Las canciones en este trabajo no son el medio que usa el virtuoso guitarrista Howe para lucirse, como algunos podrían sospechar; para ello graba otros discos. Con Maragold busca la banda de rock, de blues, de fusión, pero sobre todo busca la canción, y de esas hay aquí diez de las buenas. El tema de presentación es brillante. “Evergreen is golder” muestra esa contundente aleación de estilos que he citado. La entrada de la voz de la Krauss es salvaje, mostrando fuerza y sabiduría, y la base rítmica funciona a la perfección. También está presente otro de los rasgos característicos del álbum que es los solos de Greg Howe, brillantes, limpios y originales, mezclando como a él le gusta los estilos de fusión, jazz y rock.

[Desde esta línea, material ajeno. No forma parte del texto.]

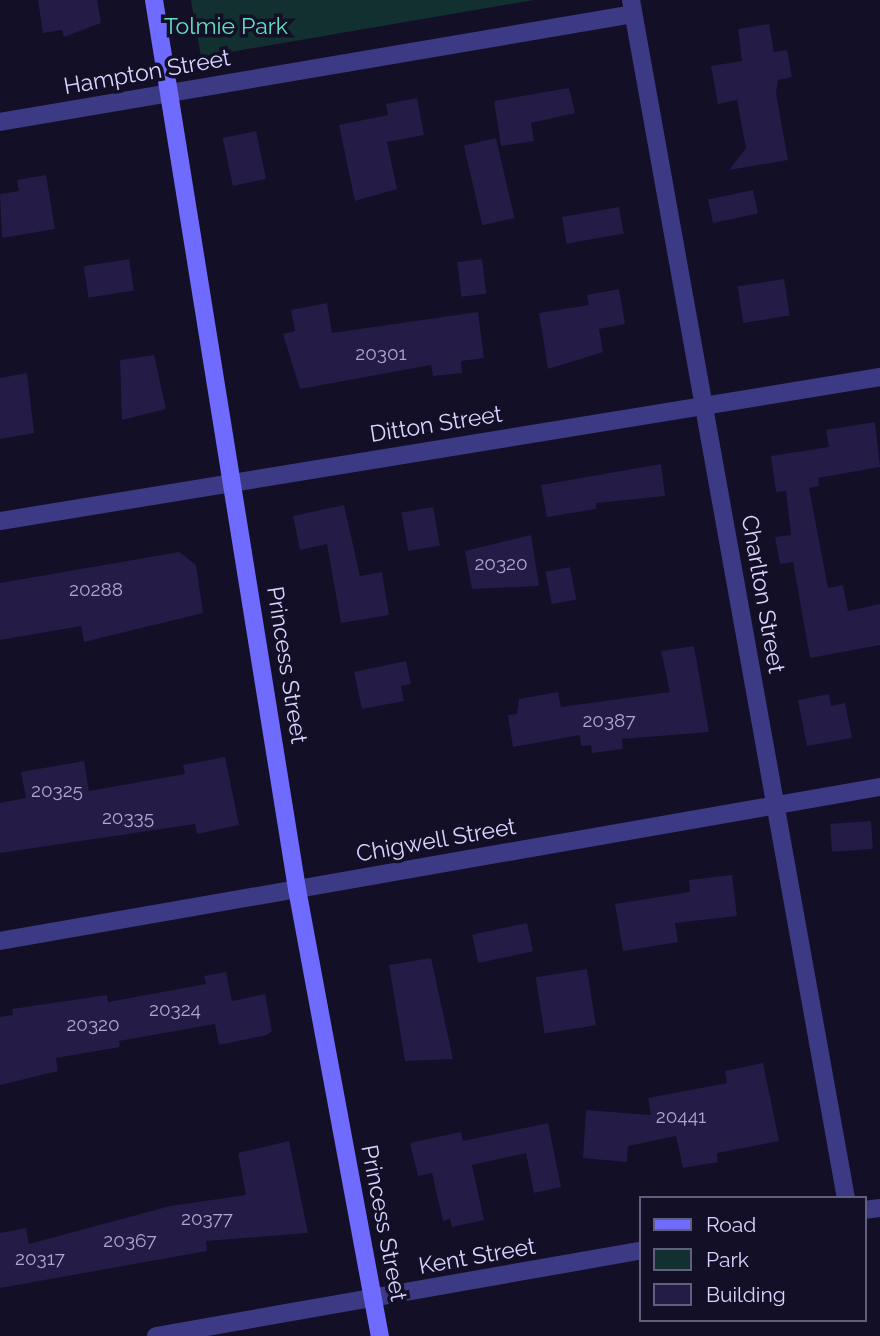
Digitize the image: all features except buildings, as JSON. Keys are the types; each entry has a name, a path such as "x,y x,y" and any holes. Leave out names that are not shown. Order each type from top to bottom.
{"street":[{"name":"Princess Street","path":"154,0 297,890 380,1336"},
{"name":"Hampton Street","path":"0,122 632,7"},
{"name":"Charlton Street","path":"632,7 846,1196"},
{"name":"Ditton Street","path":"0,522 880,377"},
{"name":"Chigwell Street","path":"0,941 880,787"},
{"name":"Kent Street","path":"156,1336 638,1251"}],"green space":[{"name":"Tolmie Park","path":"191,0 534,0 201,57"}]}
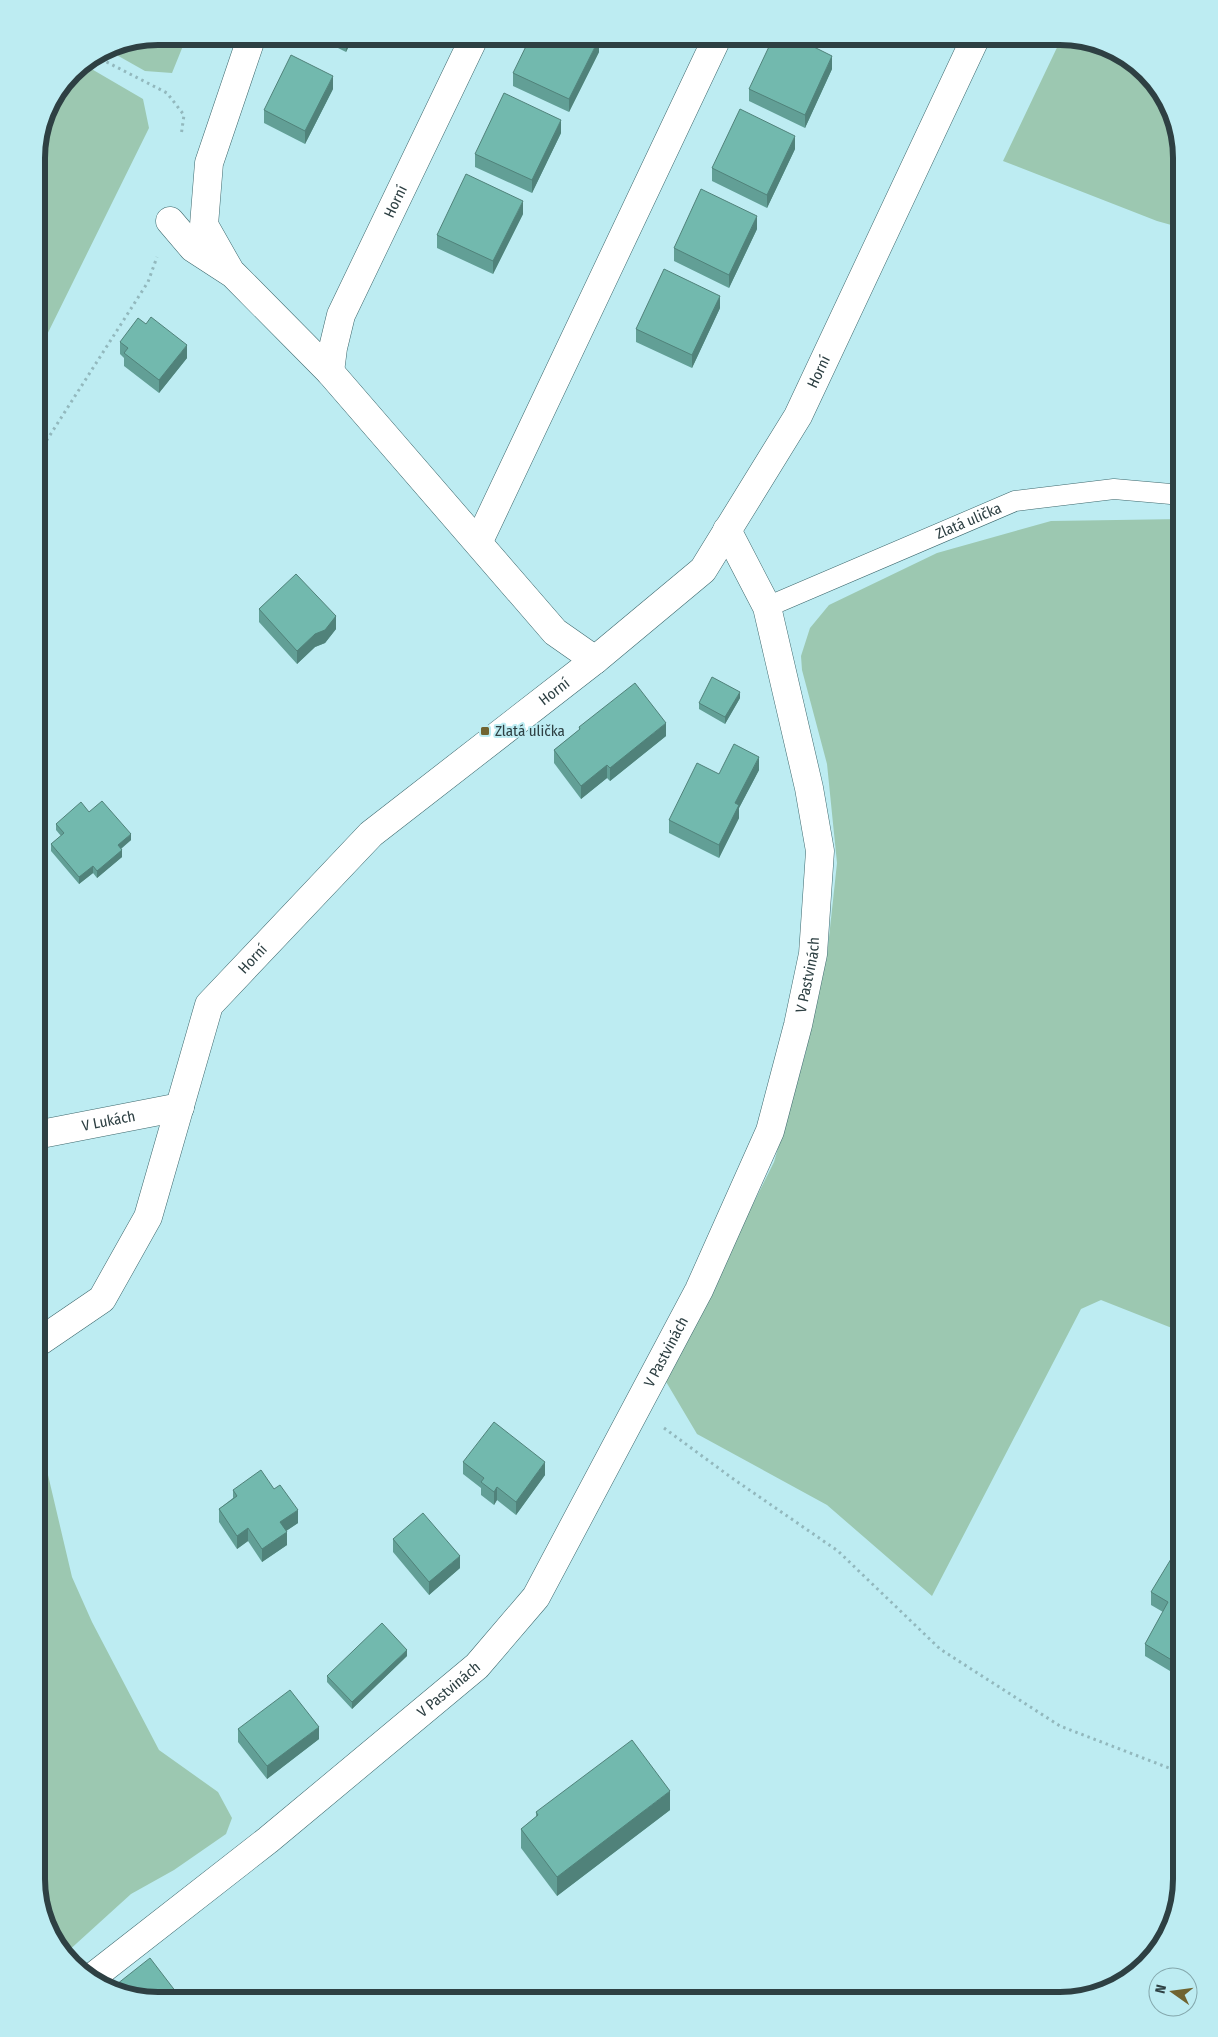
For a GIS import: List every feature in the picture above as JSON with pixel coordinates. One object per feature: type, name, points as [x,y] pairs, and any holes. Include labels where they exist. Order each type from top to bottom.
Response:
[{"type":"street","points":[[233,274],[204,225],[209,163],[249,45]]},
{"type":"street","name":"Horní","points":[[330,372],[333,348],[341,315],[471,45]]},
{"type":"street","points":[[479,541],[714,45]]},
{"type":"street","name":"Horní","points":[[45,1338],[102,1299],[148,1217],[209,1005],[371,834],[595,660],[703,570],[798,416],[972,45]]},
{"type":"street","points":[[170,221],[193,248],[233,274],[330,372],[479,541],[555,632],[595,660]]},
{"type":"street","name":"V Pastvinách","points":[[97,1974],[268,1840],[477,1666],[536,1596],[699,1290],[770,1131],[798,1025],[813,954],[820,851],[809,788],[767,607],[727,530]]},
{"type":"street","name":"V Lukách","points":[[45,1133],[180,1107]]},
{"type":"lane","name":"Zlatá ulička","points":[[767,607],[1015,501],[1114,489],[1173,494]]},
{"type":"path","points":[[103,60],[167,93],[184,115],[180,144]]},
{"type":"path","points":[[45,443],[148,282],[170,221]]},
{"type":"path","points":[[635,1407],[732,1478],[838,1551],[940,1649],[1060,1726],[1173,1770]]},
{"type":"green space","points":[[150,45],[183,45],[172,73],[145,71],[115,54],[136,47]]},
{"type":"green space","points":[[1058,45],[1082,47],[1096,51],[1123,64],[1135,73],[1154,95],[1161,108],[1167,122],[1172,143],[1173,225],[1157,221],[1003,161]]},
{"type":"green space","points":[[90,68],[143,99],[149,128],[45,339],[45,150],[49,129],[57,108],[68,89]]},
{"type":"green space","points":[[1173,519],[1173,1328],[1101,1300],[1081,1309],[932,1596],[827,1505],[697,1434],[665,1380],[774,1162],[805,1055],[827,956],[837,863],[827,764],[802,670],[801,656],[810,628],[829,605],[937,553],[1051,521]]},
{"type":"green space","points":[[45,1462],[72,1577],[92,1622],[159,1750],[218,1792],[232,1818],[226,1834],[174,1870],[131,1894],[70,1950],[54,1922],[46,1894]]},
{"type":"building","points":[[527,45],[596,45],[569,99],[513,73]]},
{"type":"building","points":[[770,45],[810,45],[832,56],[805,115],[749,89]]},
{"type":"building","points":[[291,55],[333,76],[305,131],[264,110]]},
{"type":"building","points":[[504,93],[561,120],[532,180],[475,154]]},
{"type":"building","points":[[740,109],[795,136],[767,195],[712,168]]},
{"type":"building","points":[[466,174],[523,201],[493,261],[437,235]]},
{"type":"building","points":[[701,189],[757,216],[729,275],[674,248]]},
{"type":"building","points":[[664,269],[720,296],[692,355],[636,329]]},
{"type":"building","points":[[151,317],[187,345],[159,380],[124,353],[128,348],[120,342],[138,318],[146,324]]},
{"type":"building","points":[[296,574],[336,616],[325,630],[315,634],[297,651],[259,609]]},
{"type":"building","points":[[712,677],[740,692],[725,717],[699,703]]},
{"type":"building","points":[[635,683],[666,723],[610,768],[607,765],[581,786],[554,750],[580,729],[579,727]]},
{"type":"building","points":[[734,744],[759,757],[735,803],[739,805],[719,845],[669,820],[697,763],[719,774]]},
{"type":"building","points":[[102,801],[131,834],[118,845],[122,850],[97,871],[93,866],[79,877],[51,844],[64,833],[56,824],[81,802],[89,812]]},
{"type":"building","points":[[494,1422],[545,1462],[516,1502],[497,1487],[494,1492],[481,1482],[484,1478],[463,1462]]},
{"type":"building","points":[[261,1470],[274,1489],[280,1485],[298,1510],[280,1522],[287,1532],[262,1549],[248,1528],[237,1536],[219,1509],[237,1496],[233,1490]]},
{"type":"building","points":[[423,1513],[460,1556],[429,1582],[393,1539]]},
{"type":"building","points":[[1173,1556],[1173,1661],[1145,1644],[1168,1602],[1151,1592]]},
{"type":"building","points":[[382,1623],[407,1650],[352,1702],[327,1676]]},
{"type":"building","points":[[290,1690],[319,1727],[267,1766],[238,1729]]},
{"type":"building","points":[[632,1740],[670,1791],[557,1877],[521,1829],[538,1815],[536,1812]]},
{"type":"building","points":[[150,1958],[176,1992],[150,1992],[117,1984]]},
{"type":"place","name":"Zlatá ulička","points":[[485,731]]}]
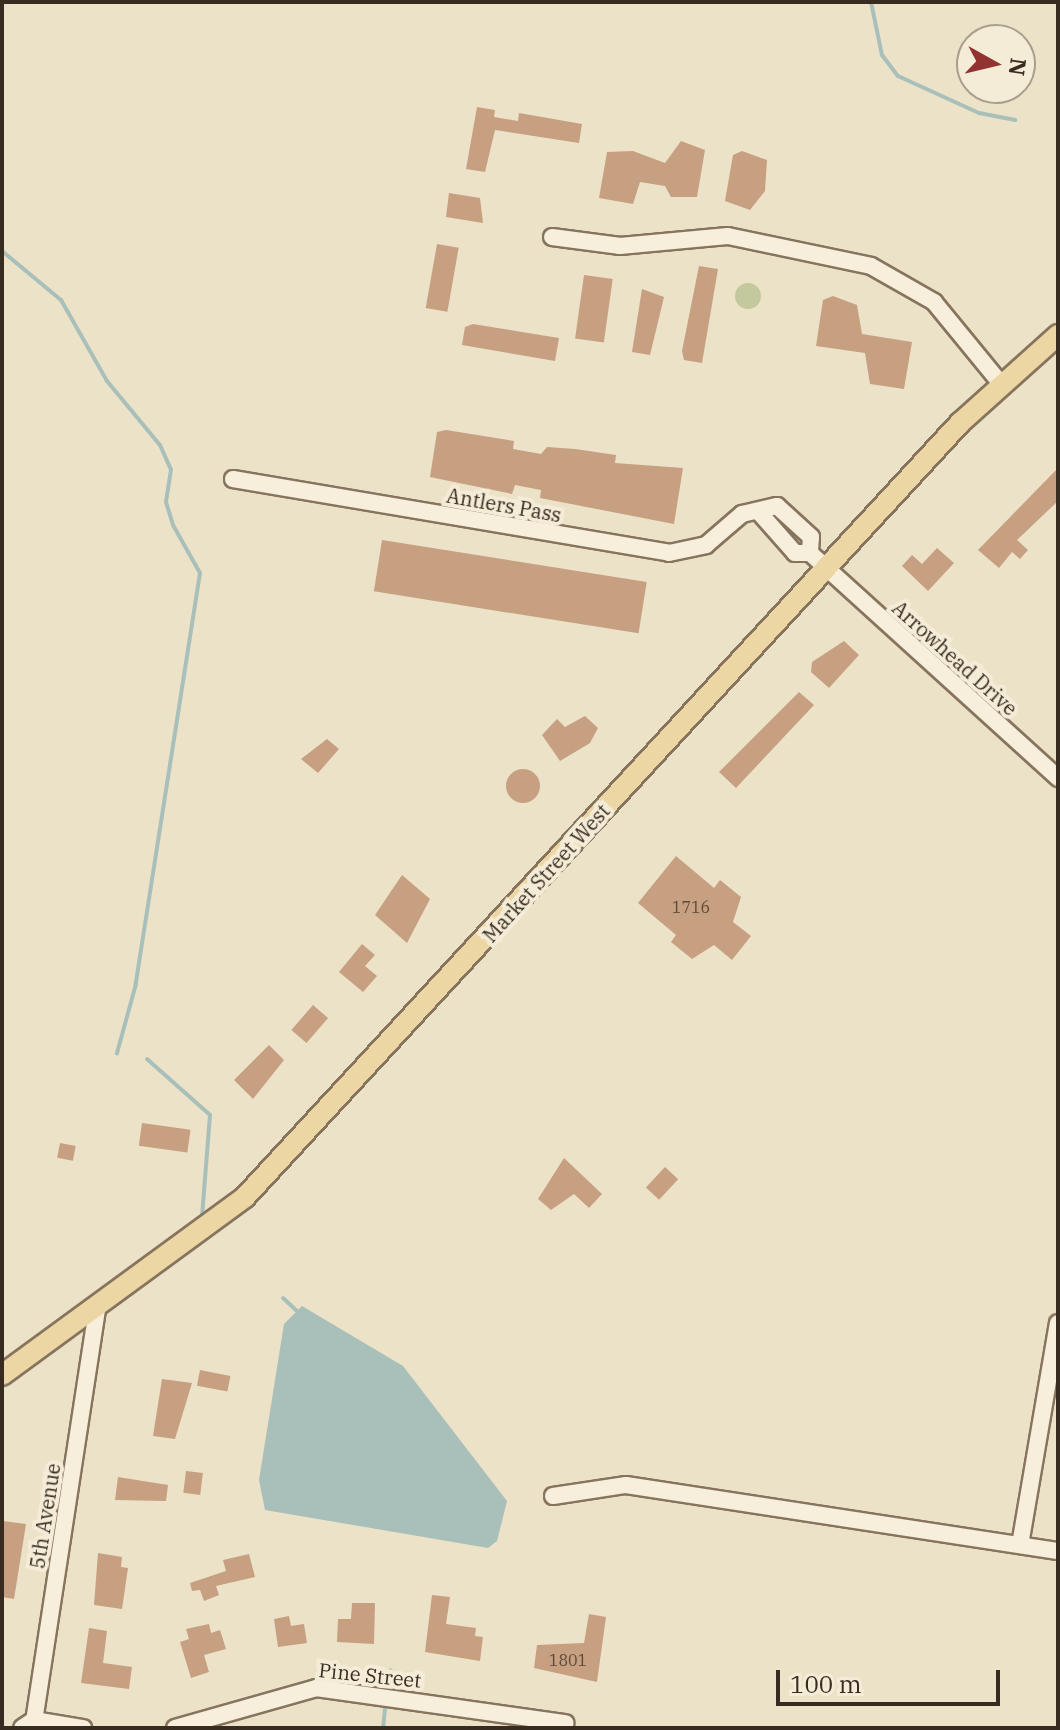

Entrada de batería y ritmo entrecortado de guitarra para “Saturday sun”, y espacio entre las líneas del pentagrama para el lucimiento y disfrute del cuarteto que adorna con sus instrumentos cada compás de la canción. Magistral el solo de Howe, muy original, con influencias setenteras del rock psicodélico. La canción no da tregua a las piernas o cualquier otro miembro susceptible de seguir el ritmo.

Más actual resulta “Oracle”, sustentada en los sugerentes malabarismos vocales de Meghan y con un estribillo dramático intensificado por unos excelentes arpegios de guitarra. El puente es muy bueno y hace de trampolín para un gran solo de guitarra.

Uno de los platos fuertes, a mi juicio, (y eso que el menú que presenta Maragold es para rebañar hasta la última nota) está en “Paradigm Tsunami”. Aquí la fusión es total, la sinuosa línea vocal de Krauss hipnotiza y el endiablado solo de Howe deja desorientado a cualquiera. Mezcla de salvajismo y melodía magníficamente remarcado por la excelente base rítmica y la intensidad que imprime Palmieri. Esa misma locura se apodera de la zeppeliniana “Magic pain”, otro de los momentos álgidos del álbum.

Asimismo “Penniless and Sane”, más melódica aunque igualmente contagiosa, le hace a uno adorar la música. No hay artificios ni trucos: es rock.

Los temas suaves no son cosa de poco: “Cry” tiene un estribillo difícil de olvidar, a pesar de que no es mi favorita. Prefiero “Story’s ending” o la bluesera “Boom boom tap (dance on)” que cierra el disco con creciente intensidad.

¿Dónde está el secreto para que un disco de estas características lo atrape a uno y no pueda hacer nada para evitarlo? No lo sé. Quizás es lo que llaman la magia de la música. Cuando deja de sonar, como al final de “Boom boom tap (dance on)” uno siente como si lo hubiesen abandonado de noche en mitad del desierto, y es entonces cuando es consciente de la necesidad que tiene de ella.